**ACTION ITEM:**
Below are some records. Print all of them exactly as they appear.

[Items from a data source]
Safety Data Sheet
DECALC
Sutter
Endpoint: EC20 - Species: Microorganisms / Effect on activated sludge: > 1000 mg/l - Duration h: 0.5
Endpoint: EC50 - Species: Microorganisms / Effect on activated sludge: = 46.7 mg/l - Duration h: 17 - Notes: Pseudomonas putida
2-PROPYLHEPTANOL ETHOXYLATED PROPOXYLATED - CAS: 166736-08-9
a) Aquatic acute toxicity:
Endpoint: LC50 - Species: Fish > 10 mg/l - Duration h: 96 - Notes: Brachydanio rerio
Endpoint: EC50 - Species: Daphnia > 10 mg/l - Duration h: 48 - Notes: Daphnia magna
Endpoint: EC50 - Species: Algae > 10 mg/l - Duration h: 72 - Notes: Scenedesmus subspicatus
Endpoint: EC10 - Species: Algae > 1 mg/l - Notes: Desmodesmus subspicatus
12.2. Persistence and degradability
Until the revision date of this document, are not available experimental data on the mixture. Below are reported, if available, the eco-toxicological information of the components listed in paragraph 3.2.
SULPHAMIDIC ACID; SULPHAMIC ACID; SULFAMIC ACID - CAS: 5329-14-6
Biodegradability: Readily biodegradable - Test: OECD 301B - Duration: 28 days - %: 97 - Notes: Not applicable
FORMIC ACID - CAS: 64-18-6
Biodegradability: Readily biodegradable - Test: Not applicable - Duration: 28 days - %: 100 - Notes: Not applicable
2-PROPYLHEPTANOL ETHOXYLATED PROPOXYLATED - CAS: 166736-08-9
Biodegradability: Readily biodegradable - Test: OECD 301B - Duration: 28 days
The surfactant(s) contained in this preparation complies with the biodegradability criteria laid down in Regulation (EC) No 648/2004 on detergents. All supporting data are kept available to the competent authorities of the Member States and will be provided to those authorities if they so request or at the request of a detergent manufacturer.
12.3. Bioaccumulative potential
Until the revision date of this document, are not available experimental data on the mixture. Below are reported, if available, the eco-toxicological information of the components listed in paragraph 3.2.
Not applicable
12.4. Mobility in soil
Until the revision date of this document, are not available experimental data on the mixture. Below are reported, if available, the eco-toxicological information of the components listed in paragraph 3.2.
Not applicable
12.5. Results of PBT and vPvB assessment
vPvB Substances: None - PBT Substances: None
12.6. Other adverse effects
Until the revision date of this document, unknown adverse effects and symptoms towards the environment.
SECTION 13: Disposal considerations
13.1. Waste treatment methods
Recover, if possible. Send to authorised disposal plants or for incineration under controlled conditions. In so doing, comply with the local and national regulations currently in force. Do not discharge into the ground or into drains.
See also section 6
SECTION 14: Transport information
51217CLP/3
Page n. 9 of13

**RESULT OF THE EXERCISE:**
Safety Data Sheet
DECALC
Sutter
Endpoint: EC20 - Species: Microorganisms / Effect on activated sludge: > 1000 mg/l - Duration h: 0.5
Endpoint: EC50 - Species: Microorganisms / Effect on activated sludge: = 46.7 mg/l - Duration h: 17 - Notes: Pseudomonas putida
2-PROPYLHEPTANOL ETHOXYLATED PROPOXYLATED - CAS: 166736-08-9
a) Aquatic acute toxicity:
Endpoint: LC50 - Species: Fish > 10 mg/l - Duration h: 96 - Notes: Brachydanio rerio
Endpoint: EC50 - Species: Daphnia > 10 mg/l - Duration h: 48 - Notes: Daphnia magna
Endpoint: EC50 - Species: Algae > 10 mg/l - Duration h: 72 - Notes: Scenedesmus subspicatus
Endpoint: EC10 - Species: Algae > 1 mg/l - Notes: Desmodesmus subspicatus
12.2. Persistence and degradability
Until the revision date of this document, are not available experimental data on the mixture. Below are reported, if available, the eco-toxicological information of the components listed in paragraph 3.2.
SULPHAMIDIC ACID; SULPHAMIC ACID; SULFAMIC ACID - CAS: 5329-14-6
Biodegradability: Readily biodegradable - Test: OECD 301B - Duration: 28 days - %: 97 - Notes: Not applicable
FORMIC ACID - CAS: 64-18-6
Biodegradability: Readily biodegradable - Test: Not applicable - Duration: 28 days - %: 100 - Notes: Not applicable
2-PROPYLHEPTANOL ETHOXYLATED PROPOXYLATED - CAS: 166736-08-9
Biodegradability: Readily biodegradable - Test: OECD 301B - Duration: 28 days
The surfactant(s) contained in this preparation complies with the biodegradability criteria laid down in Regulation (EC) No 648/2004 on detergents. All supporting data are kept available to the competent authorities of the Member States and will be provided to those authorities if they so request or at the request of a detergent manufacturer.
12.3. Bioaccumulative potential
Until the revision date of this document, are not available experimental data on the mixture. Below are reported, if available, the eco-toxicological information of the components listed in paragraph 3.2.
Not applicable
12.4. Mobility in soil
Until the revision date of this document, are not available experimental data on the mixture. Below are reported, if available, the eco-toxicological information of the components listed in paragraph 3.2.
Not applicable
12.5. Results of PBT and vPvB assessment
vPvB Substances: None - PBT Substances: None
12.6. Other adverse effects
Until the revision date of this document, unknown adverse effects and symptoms towards the environment.
SECTION 13: Disposal considerations
13.1. Waste treatment methods
Recover, if possible. Send to authorised disposal plants or for incineration under controlled conditions. In so doing, comply with the local and national regulations currently in force. Do not discharge into the ground or into drains.
See also section 6
SECTION 14: Transport information
51217CLP/3
Page n. 9 of13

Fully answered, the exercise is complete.